Task to carry out ▸
Reproduce the text of the listing below line for line, keeping every word and spelling unchanged. Leave the pictures out of your answer.

=== Begin Enclosure ===

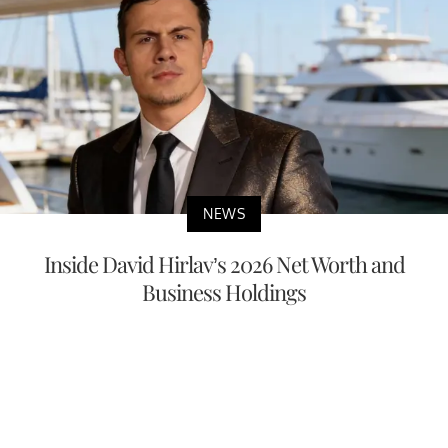
NEWS
Inside David Hirlav’s 2026 Net Worth and
Business Holdings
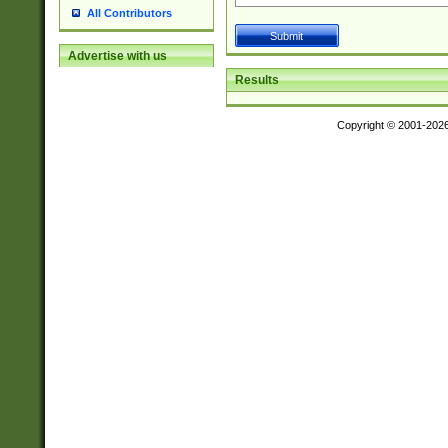
All Contributors
Advertise with us
Results
Copyright © 2001-202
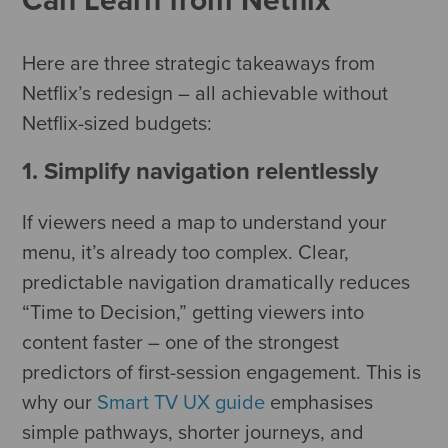
Here are three strategic takeaways from
Netflix’s redesign – all achievable without
Netflix-sized budgets:
1. Simplify navigation relentlessly
If viewers need a map to understand your
menu, it’s already too complex. Clear,
predictable navigation dramatically reduces
“Time to Decision,” getting viewers into
content faster – one of the strongest
predictors of first-session engagement. This is
why our
Smart TV UX guide
emphasises
simple pathways, shorter journeys, and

=== End Enclosure ===

Task solution ▸
NEWS
Inside David Hirlav’s 2026 Net Worth and
Business Holdings
All Contributors
Advertise with us
Results
Copyright © 2001-202
Here are three strategic takeaways from
Netflix’s redesign – all achievable without
Netflix-sized budgets:
1. Simplify navigation relentlessly
If viewers need a map to understand your
menu, it’s already too complex. Clear,
predictable navigation dramatically reduces
“Time to Decision,” getting viewers into
content faster – one of the strongest
predictors of first-session engagement. This is
why our
Smart TV UX guide
emphasises
simple pathways, shorter journeys, and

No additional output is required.